Tom scosse la testa.
Lui e Evelyn erano seduti su una vecchia altalena, l'uno accanto all'altro, senza dondolarsi. "Non mi crederebbero..." rispose il ragazzino "...un uomo mezzo marcio che appare nel mio armadio?! Nessuno può credere a questa storia."
Evelyn annuì.
Si trovavano sul retro di St.Peter Church, in uno spiazzo cementato appartenente alla chiesa. Fino a due anni fa era il punto di ritrovo dei ragazzi di Louistown. C'era qualche panchina, un'altalena e un vecchio canestro con una rete di metallo arrugginita. Le mura che abbracciavano il campetto erano ricoperte da scritte oscene. Tom non comprendeva il significato della maggior parte di quelle parole  ma una parte di lui, in qualche modo, sapeva che erano volgari e impronunciabili.

Quella stessa mattina aveva incontrato Evelyn presso Main streat, a due passi da Colonial Hill. Non appena Evelyn vide Tom, capì subito che era turbato.
La sua empatia sbalordì il ragazzo.
I due avevano raggiunto il retro di St.Peter Church. Una volta lì, Tom raccontò ad Evelyn tutto quello che gli era capitato la scorsa notte: i sussurri dell'uomo mezzo marcio, la sua presenza nell'armadio e la paura che aveva provato durante quei terribili momenti.
Fu un'idea di Evelyn quella di recarsi sul retro della chiesa per poter parlare.
A Tom piacque tale proposta. Lo trovava un luogo intimo, ideale per poter parlare di argomenti così delicati. Poteva essere considerato come una sorta di confessionale.

Oltre le mura attorno a quello spiazzo si potevano sentire delle auto, qualche strombazzata di clacson e un cane abbaiare da sopra un balcone. Tom ebbe l'impressione che tutti quei suoni fossero lontanissimi, provenienti da un'altra dimensione.

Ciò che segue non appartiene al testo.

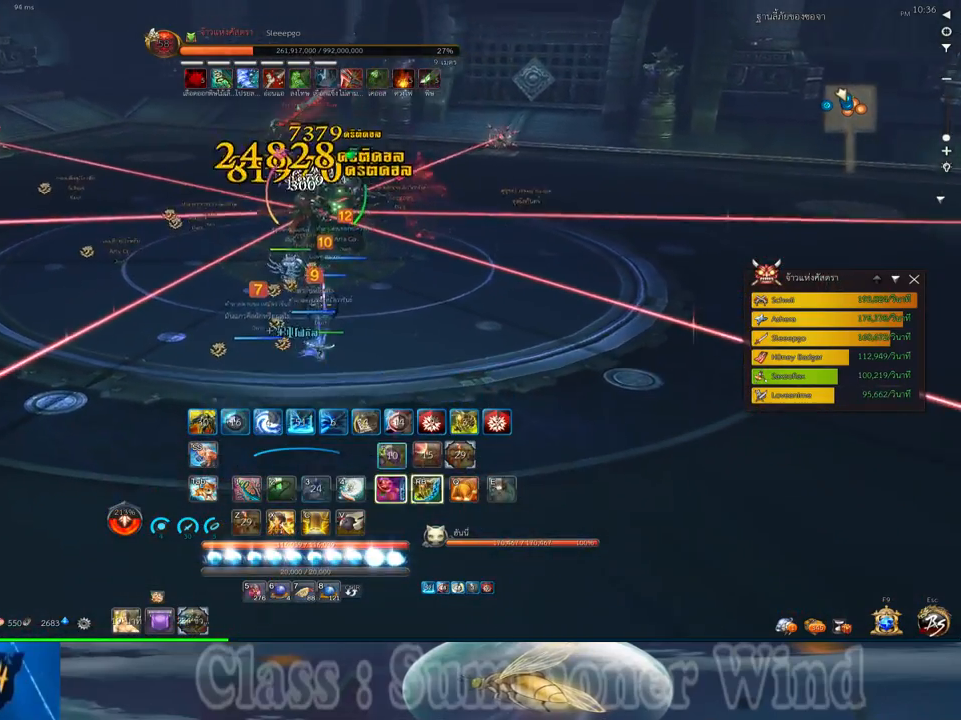
{"keys": [], "mouse": ["left"], "events": [[17, "3", "down"], [17, "f", "up"], [84, "mouse_left", "down"], [134, "3", "up"], [134, "a", "down"], [134, "mouse_left", "up"], [200, "mouse_left", "down"], [234, "mouse_left", "up"], [234, "mouse_right", "down"], [267, "f", "down"], [267, "mouse_right", "up"], [267, "s", "up"], [267, "space", "down"], [300, "a", "up"], [300, "f", "up"], [334, "mouse_right", "down"], [367, "f", "down"], [367, "mouse_right", "up"], [400, "f", "up"], [400, "space", "up"], [450, "1", "down"], [484, "1", "up"], [484, "mouse_left", "down"]]}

Aveva scoperto che gli piaceva stare da solo con Evelyn. Temeva che l'emozione del momento gli avrebbe impedito di parlare con la ragazzina... ma tutto ciò non accadde, anche se Tom sentiva un tuffo al cuore ogni volta che si voltava verso di lei e incontrava i suoi bellissimi occhi.
"Perchè non raccontiamo tutto a tua madre?" Si era ritrovato a domandare.
Si schiarì la gola e continuò: "dovremmo parlare con un adulto... e tua madre, ecco..."
Si interruppe.
Evelyn finì per lui: "mia madre crederà alla nostra storia dato che anche lei è una vittima di quel mostro?"
Tom annuì, grato della schiettezza di Evelyn. Lui non avrebbe mai trovato l'ardore di completare quella frase.
La ragazzina abbassò lo sguardo. Con le punte dei piedi si diede una piccola spinta e le catene dell'altalena iniziarono a cigolare. Fu come sentire un acuto e inumano gemito. Quello stridio provocò in Tom un certo fastidio ai denti ma lui non ci fece caso. Aspettò che Evelyn finisse di riordinare le idee e intanto ammirava il suo profilo. "Mamma non può aiutarci" disse infine la ragazzina, sospirando.
Tom potè avvertire un grande senso di delusione nella voce di Evelyn.
Lei continuò: "non hai la minima idea di quante volte ho discusso con lei... di quante volte ho litigato con lei..." ridacchiò per il nervosismo "...lei sembra che non voglia far nulla. No... no, mia madre non può aiutarci."
Passarono diversi secondi in silenzio. Una nuvola occultò il sole, offrendo una fresca e piacevole ombra. In lontananza, Tom percepì il canto delle cicale.
Rabbrividì. Quel frinire gli riportò alla mente le immagini del suo campo di granturco che oscillava nel vento e quella voce... -Hey, ragazzino- ...che lo chiamava tra i filari.
Si voltò verso Evelyn -un altro tuffo al cuore- "secondo te chi è l'uomo mezzo marcio?"
Lei si irrigidì. Ebbe l'impulso di raccontare a Tom tutto quello che sapeva sul mostro. Immaginò la scena: lei che si voltava e diceva: < si dà il caso che l'uomo mezzo marcio è mio padre, Alan Reese. Ora non so dirti cos'è accaduto a mio padre. L'ultima volta che l'avevo visto, due anni fa, era un uomo normale. So solo che adesso è un mostro in grado di apparire nelle case delle persone per far loro del male. >
Perchè si sentiva in colpa? No... non era colpa, era... vergogna.
In quel preciso momento, Evelyn capì di provare una grande vergogna. Quel sentimento le teneva a freno la lingua.
< Non dirgli nulla... > sussurrò allarmata la voce della sua coscienza < ...non dire nulla a Tom, per carità. Ormai è passato troppo tempo. Avresti dovuto rivelargli la verità durante la vostra prima chiacchierata... ma ora è passato troppo tempo. Se adesso parli, Eve, sembrerà un'ammissione di colpa.
Perciò taci. >
"Eve? Eve?"
Evelyn si rese conto solo in quel momento che Tom la stava chiamando. Il vortice dei suoi pensieri l'aveva estraniata dalla realtà.
Lei sussultò e si voltò di scatto verso il ragazzino: "si?" Sul suo volto aveva la stessa espressione di quando gli insegnanti la rimproveravano per essersi distratta durante le ore di lezione.
Tom deglutì, pensò che Evelyn era bellissima anche quando mostrava imbarazzo.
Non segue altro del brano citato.